Obiettivo del compito:
Continua il testo sui tartufi bianchi d'Alba riportato più sotto, riprendendo subito dopo la sua ultima frase.

Secondo Germani si configurerebbe il reato, previsto dall'articolo 517 del Codice penale, "vendita di prodotti industriali con segni mendaci": l'autore dell'esposto chiede quindi di verificare le bolle di vendita per accertare "se i tartufi siano effettivamente non solo provenienti da Alba, ma anche cavati da tartufai delle Langhe e Monferrato”. Il tutto “a tutela dei consumatori”.
 
Con la fortissima siccità dell'estate i tartufi bianchi d'Alba sono rarissimi (alla Fiera di Alba hanno raggiunto una quotazione di 600 euro all'etto) e c'è quindi il sospetto - fa notare l'Associazione nazionale tartufai - che "dietro la rete di filiera del tartufo e dei commercianti vi siano importanti aziende di commercializzazione, di trasformazione e vendita di tartufi provenienti dall'estero e venduti o trasformati come italiani".

Dati forniti:
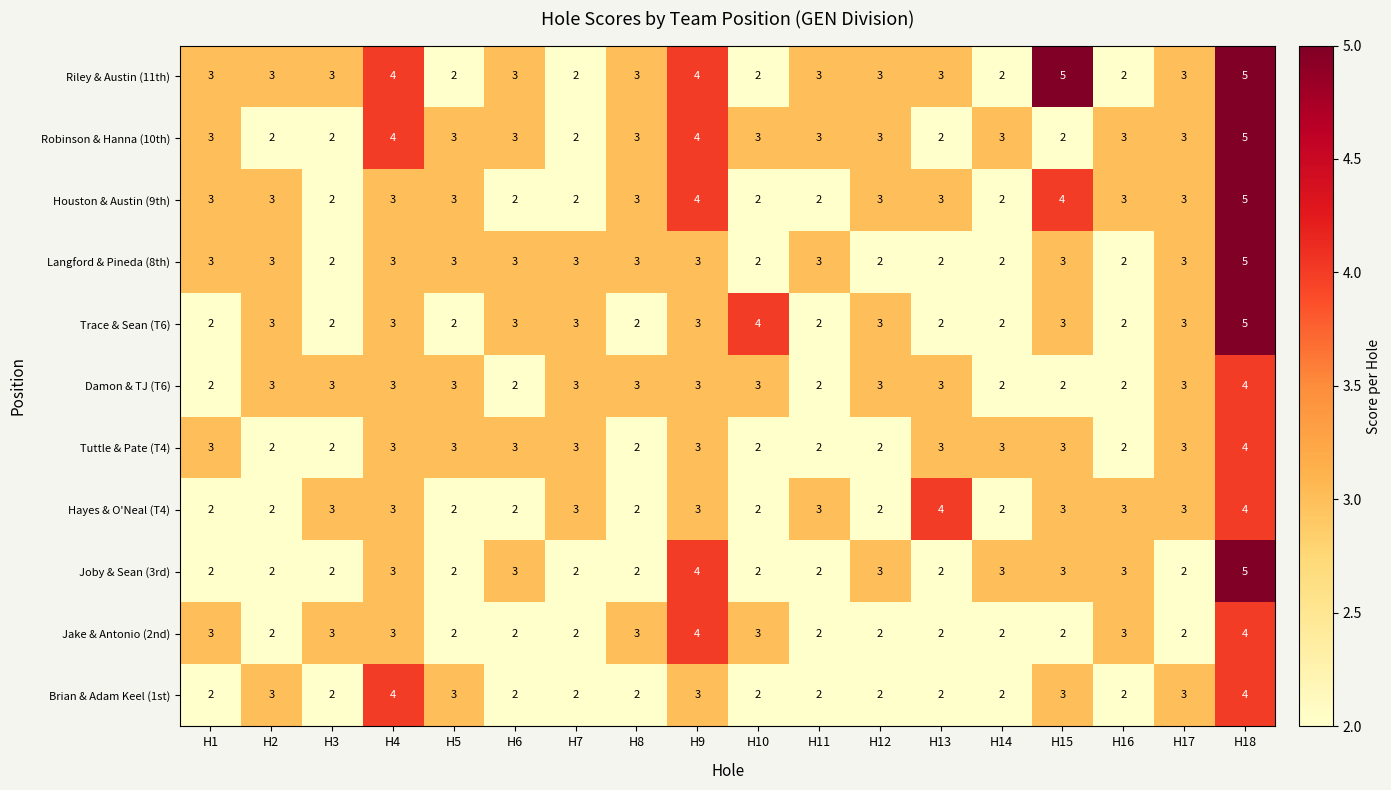

How many Robinson & Hanna (10th) values are between 2 and 3?

15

Risultato:
Germani ricorda che l'Italia è al tempo stesso "il maggiore esportatore e il maggiore importatore di tartufi" e che ci sono "grandi aziende hanno terreni di proprietà e industrie di trasformazione in Romania, Slovenia, Austria, Bulgaria, Afghanistan, Iran, Tagikistan, Turchia, Uzbekistan".
 
L'Associazione nazionale Tartufai, infine, chiede al ministero di rivedere la legge che regola la cerca del tartufo, liberalizzandola, e di "emanare una nota urgente" per tutta la filiera e le autorità di controllo "per la distinzione tra il tartufo italiano e quello importato”.